→ REQUIRED WORK
A. List each distinct username that appears as a post heading in the ski forum thread.
B. In the ski forum thread, which day is kingslug taking off to ski again with everyone?

Thanks again for the sweet video.  Send them in whenever you guys shoot them and I'll usually post them.  The blog gets crazy hits so your view count should go up a bit.


----------



## dmc (Nov 26, 2007)

BeanoNYC said:


> No DMC?  Was QueenSlug there as well?



I was in early season mode... Which means top to bottoms until I'm ready to pass out..  No stopping...


----------



## kingslug (Nov 26, 2007)

Awesome day, better than I expected. Nothing like skiing with good bumpers as I need to work on it all the time. I'm taking Dec 14 off just to do it again with everyone. 
I vote koreshot for best line of the day, and he even got a little air in there.


----------



## kingslug (Nov 26, 2007)

BeanoNYC said:


> Wow the highres download sure makes a difference.  I wish I had that kind of confidence in the bumps.



Practice you need, thats all.


----------



## Karl Sundstrom (Nov 26, 2007)

*Hunter 11/25/07*

Hey Greg,

It was great to see and ski with you once again. Nice video clips as well. It was the best of my 4 days so far this year. See you soon.

Karl


----------



## Greg (Nov 26, 2007)

Karl Sundstrom said:


> Hey Greg,
> 
> It was great to see and ski with you once again. Nice video clips as well. It was the best of my 4 days so far this year. See you soon.
> 
> Karl



Welcome Karl! Good to make some turns again with you too. I think I kept up a bit better this time around... :lol:


----------



## bvibert (Nov 26, 2007)

I was finally able to DL the video.  Looks even nicer than you guys were letting on!


----------



## highpeaksdrifter (Nov 26, 2007)

Greg said:


> No, sir. I've got the process down and can bang out short vids like this pretty quick. Great to meet you yesterday, BTW.




You do have it down, that's really good. My wife got me a little hand held for X-mas. I'm coming for you for tips.

You know sometimes it's a pain in the ass to stop and take pics, but I'm always glad I did when I'm looking at them later.


----------



## Greg (Nov 26, 2007)

highpeaksdrifter said:


> You do have it down, that's really good. My wife got me a little hand held for X-mas. I'm coming for you for tips.



Any time.



highpeaksdrifter said:


> You know sometimes it's a pain in the ass to stop and take pics, but I'm always glad I did when I'm looking at them later.



Agreed. I also try to be as inconspicuous as possible when shooting. Some people get psyched out by video. I also try not to interrupt the flow of the day too much. I know how much JimG. loves it when I break out the camera. :lol:


----------



## Marc (Nov 26, 2007)

Looking forward to the gathering... I hope the conditions are good...


----------



## Grassi21 (Nov 26, 2007)

Greg said:


> Some people get psyched out by video.



andyzee does it to me every time...


----------



## Greg (Nov 26, 2007)

Grassi21 said:


> andyzee does it to me every time...



It's not the video that does that, dude...


----------



## Grassi21 (Nov 26, 2007)

Greg said:


> It's not the video that does that, dude...

→ RECORDED DATA
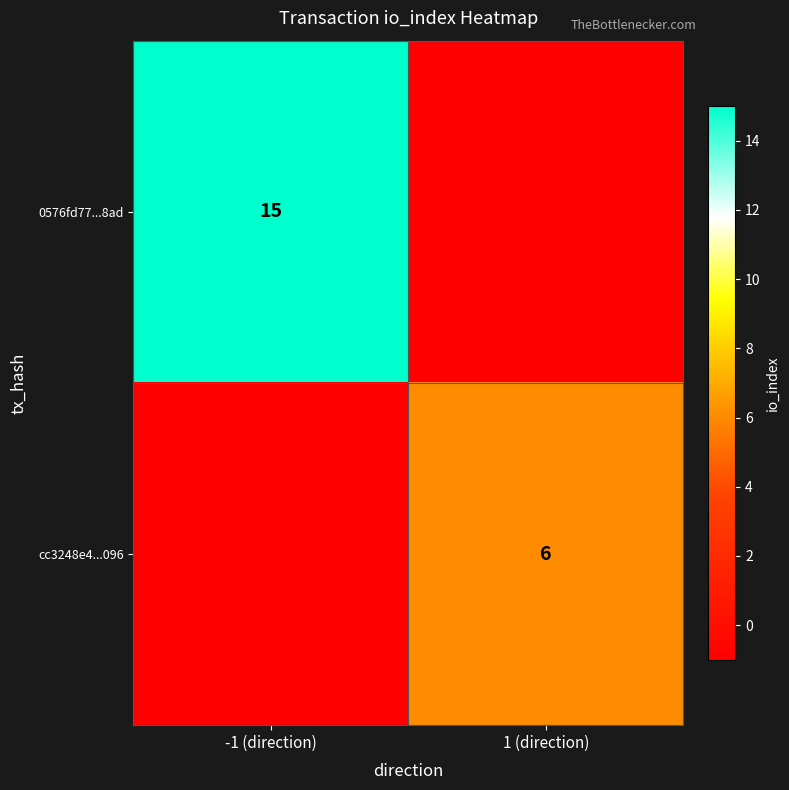

Is it true that 0576fd77...8ad equals 21 at -1 (direction)?

False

→ RESPONSE LIST
A. dmc, kingslug, Karl Sundstrom, Greg, bvibert, highpeaksdrifter, Marc, Grassi21

B. Dec 14